# AIM OF THE EXERCISE
Check each line of the entries below for the word "AdsVia" and state only how many lines have it.
[PROVIDED DATA — start]
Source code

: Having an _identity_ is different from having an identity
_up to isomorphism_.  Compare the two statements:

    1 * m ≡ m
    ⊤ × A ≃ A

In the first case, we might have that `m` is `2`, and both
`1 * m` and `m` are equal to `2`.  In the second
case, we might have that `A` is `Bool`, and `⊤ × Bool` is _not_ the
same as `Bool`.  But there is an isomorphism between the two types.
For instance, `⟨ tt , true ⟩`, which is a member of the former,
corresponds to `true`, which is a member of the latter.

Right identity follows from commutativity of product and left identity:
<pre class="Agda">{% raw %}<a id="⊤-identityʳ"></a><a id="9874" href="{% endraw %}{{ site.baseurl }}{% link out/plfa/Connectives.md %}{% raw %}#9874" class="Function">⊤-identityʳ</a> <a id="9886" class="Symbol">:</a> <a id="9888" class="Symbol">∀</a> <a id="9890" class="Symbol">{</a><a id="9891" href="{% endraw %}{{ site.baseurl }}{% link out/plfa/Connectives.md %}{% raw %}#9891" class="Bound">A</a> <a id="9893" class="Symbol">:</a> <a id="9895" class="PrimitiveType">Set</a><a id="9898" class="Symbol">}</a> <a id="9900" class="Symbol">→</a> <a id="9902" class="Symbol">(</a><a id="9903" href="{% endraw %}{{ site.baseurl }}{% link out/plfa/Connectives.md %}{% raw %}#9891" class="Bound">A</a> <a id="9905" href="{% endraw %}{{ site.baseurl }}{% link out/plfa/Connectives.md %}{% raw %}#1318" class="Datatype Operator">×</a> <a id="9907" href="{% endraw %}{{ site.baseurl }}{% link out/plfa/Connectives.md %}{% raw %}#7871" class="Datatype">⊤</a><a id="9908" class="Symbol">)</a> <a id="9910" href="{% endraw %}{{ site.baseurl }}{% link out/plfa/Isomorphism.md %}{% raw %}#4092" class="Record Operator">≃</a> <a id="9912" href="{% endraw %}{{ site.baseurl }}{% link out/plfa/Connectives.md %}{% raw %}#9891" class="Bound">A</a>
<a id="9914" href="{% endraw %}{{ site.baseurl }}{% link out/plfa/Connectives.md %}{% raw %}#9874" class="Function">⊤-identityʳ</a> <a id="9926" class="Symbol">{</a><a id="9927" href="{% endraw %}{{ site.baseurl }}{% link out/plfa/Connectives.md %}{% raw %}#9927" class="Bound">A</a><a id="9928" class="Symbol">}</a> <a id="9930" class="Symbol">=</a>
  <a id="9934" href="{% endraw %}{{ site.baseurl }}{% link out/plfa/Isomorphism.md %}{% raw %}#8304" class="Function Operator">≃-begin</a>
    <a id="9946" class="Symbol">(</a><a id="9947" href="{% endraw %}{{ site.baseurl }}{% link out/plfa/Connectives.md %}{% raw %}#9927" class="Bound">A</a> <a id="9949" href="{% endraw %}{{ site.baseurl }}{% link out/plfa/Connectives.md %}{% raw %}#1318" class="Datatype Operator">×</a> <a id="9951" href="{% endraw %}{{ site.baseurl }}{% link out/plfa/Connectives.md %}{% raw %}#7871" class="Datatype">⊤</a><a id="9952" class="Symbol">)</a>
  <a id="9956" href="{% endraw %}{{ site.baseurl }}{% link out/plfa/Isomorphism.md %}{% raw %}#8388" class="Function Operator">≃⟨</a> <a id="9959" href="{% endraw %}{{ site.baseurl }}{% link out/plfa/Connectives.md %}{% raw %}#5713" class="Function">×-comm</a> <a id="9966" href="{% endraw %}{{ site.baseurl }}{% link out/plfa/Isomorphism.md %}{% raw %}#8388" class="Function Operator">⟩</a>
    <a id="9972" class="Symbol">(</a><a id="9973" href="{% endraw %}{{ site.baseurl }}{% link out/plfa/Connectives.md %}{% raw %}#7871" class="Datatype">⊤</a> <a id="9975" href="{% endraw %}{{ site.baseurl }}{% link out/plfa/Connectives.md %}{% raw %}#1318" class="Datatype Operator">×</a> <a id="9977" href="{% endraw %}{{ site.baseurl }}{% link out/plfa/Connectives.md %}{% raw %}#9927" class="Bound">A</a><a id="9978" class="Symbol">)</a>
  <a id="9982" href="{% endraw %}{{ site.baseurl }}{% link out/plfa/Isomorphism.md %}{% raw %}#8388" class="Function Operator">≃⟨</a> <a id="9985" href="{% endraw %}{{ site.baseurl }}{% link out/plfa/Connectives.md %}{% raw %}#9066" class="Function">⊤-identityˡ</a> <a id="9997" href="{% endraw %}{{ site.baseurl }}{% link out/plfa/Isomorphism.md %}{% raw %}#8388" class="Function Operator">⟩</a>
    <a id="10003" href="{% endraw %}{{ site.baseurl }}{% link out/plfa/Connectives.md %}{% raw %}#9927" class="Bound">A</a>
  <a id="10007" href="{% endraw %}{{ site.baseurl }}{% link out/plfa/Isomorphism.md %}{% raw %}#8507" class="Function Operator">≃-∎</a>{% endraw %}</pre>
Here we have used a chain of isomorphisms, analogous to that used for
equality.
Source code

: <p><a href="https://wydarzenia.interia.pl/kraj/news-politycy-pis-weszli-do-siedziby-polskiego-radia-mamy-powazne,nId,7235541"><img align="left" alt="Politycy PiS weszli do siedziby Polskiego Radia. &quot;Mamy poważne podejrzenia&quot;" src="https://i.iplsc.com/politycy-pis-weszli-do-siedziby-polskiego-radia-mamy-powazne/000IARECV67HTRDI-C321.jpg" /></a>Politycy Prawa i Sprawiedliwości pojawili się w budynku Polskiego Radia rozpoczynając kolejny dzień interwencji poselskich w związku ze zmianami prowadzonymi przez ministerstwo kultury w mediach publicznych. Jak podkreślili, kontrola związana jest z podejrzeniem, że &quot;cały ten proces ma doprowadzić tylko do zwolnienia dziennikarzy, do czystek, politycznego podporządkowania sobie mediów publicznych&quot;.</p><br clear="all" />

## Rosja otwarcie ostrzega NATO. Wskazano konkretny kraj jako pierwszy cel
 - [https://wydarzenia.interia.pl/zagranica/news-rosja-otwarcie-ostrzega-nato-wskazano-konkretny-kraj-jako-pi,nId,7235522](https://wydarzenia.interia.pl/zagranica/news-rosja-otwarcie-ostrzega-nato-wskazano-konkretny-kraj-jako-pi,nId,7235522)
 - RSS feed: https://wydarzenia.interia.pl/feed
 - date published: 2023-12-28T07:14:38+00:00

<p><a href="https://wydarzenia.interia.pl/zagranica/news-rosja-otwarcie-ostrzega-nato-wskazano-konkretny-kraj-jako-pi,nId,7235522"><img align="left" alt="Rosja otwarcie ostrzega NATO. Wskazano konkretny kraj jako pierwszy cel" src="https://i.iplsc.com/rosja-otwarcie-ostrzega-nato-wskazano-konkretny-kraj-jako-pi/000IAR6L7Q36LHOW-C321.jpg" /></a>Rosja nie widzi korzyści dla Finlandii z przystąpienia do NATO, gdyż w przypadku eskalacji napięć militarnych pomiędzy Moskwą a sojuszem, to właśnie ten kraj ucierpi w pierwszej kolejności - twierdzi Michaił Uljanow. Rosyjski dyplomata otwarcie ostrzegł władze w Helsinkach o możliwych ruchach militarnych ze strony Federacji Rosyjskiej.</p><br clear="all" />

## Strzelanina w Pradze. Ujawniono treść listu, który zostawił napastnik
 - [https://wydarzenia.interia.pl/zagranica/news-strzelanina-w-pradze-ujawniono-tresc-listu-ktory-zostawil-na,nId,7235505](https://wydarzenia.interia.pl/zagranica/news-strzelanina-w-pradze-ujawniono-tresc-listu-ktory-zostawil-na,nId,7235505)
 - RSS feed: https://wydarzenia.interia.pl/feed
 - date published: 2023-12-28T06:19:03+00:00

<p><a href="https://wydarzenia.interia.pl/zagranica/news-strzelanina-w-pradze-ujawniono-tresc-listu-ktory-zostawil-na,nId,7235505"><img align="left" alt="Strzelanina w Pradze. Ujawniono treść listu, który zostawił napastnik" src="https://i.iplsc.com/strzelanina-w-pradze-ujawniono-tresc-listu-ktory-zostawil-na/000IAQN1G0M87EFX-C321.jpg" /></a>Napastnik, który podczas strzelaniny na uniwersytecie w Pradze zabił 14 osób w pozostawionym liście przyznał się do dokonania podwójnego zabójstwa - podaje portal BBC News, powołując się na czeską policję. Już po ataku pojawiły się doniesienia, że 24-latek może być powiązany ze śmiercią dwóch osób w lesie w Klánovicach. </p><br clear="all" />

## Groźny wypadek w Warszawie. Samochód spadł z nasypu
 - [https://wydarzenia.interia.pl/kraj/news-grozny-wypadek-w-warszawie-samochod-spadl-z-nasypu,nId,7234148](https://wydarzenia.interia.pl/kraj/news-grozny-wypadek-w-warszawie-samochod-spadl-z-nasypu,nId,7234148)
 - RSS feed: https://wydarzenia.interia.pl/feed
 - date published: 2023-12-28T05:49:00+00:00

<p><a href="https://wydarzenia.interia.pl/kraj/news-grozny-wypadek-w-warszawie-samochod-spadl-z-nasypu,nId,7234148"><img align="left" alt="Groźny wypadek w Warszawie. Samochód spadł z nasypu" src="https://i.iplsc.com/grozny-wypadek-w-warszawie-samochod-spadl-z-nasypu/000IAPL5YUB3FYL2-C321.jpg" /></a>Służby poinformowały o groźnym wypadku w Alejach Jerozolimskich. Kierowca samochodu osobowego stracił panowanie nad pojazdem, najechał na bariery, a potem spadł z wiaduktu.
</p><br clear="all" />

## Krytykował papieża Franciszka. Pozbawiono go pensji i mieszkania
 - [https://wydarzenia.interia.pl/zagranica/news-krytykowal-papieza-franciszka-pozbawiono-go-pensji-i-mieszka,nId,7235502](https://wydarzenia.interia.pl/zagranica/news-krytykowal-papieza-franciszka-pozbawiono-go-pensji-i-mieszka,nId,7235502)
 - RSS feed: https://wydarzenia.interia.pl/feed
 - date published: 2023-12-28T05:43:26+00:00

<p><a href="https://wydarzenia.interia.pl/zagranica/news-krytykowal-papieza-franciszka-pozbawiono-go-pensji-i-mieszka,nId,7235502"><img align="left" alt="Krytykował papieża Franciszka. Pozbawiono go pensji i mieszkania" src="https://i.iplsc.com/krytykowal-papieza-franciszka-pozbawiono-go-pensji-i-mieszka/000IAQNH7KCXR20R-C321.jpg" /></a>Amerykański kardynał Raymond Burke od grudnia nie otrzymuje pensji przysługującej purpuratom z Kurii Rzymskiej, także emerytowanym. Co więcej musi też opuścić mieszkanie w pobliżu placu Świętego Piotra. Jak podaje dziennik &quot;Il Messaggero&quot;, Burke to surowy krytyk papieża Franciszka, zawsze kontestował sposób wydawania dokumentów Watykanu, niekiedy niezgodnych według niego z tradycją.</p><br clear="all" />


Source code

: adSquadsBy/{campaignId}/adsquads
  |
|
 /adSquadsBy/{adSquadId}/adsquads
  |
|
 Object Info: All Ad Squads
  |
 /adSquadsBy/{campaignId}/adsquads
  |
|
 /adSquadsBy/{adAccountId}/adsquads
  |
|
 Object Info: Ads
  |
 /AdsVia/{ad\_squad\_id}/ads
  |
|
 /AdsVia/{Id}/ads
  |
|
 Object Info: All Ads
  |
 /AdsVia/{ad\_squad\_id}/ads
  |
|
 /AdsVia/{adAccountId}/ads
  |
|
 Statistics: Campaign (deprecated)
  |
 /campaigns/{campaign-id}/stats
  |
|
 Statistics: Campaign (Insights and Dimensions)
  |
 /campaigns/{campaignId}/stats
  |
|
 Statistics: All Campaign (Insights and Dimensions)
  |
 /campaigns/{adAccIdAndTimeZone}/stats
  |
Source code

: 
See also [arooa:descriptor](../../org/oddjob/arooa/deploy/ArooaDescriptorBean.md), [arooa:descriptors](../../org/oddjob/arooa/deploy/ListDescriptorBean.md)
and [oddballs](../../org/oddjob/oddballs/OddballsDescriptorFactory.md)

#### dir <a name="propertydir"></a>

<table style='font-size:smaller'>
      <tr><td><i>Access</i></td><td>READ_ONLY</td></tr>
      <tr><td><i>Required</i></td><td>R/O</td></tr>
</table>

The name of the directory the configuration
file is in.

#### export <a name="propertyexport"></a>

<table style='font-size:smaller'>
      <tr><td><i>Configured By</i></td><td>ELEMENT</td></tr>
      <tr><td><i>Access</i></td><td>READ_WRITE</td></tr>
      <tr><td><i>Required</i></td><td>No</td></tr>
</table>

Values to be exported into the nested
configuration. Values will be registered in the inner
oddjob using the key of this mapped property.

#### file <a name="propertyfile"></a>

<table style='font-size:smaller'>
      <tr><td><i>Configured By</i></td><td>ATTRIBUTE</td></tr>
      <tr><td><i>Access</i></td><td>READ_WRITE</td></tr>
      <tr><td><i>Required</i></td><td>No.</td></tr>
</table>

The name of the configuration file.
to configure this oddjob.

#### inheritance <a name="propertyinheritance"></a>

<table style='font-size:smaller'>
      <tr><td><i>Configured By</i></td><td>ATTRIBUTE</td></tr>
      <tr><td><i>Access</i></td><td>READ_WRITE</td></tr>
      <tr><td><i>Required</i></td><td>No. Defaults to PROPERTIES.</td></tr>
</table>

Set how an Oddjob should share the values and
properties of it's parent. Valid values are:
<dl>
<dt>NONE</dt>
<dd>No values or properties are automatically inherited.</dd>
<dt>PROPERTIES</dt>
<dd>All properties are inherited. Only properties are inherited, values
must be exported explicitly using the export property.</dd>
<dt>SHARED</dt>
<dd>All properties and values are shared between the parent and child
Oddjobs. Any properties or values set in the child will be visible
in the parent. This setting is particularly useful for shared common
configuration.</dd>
[PROVIDED DATA — finish]
# RESPONSE
4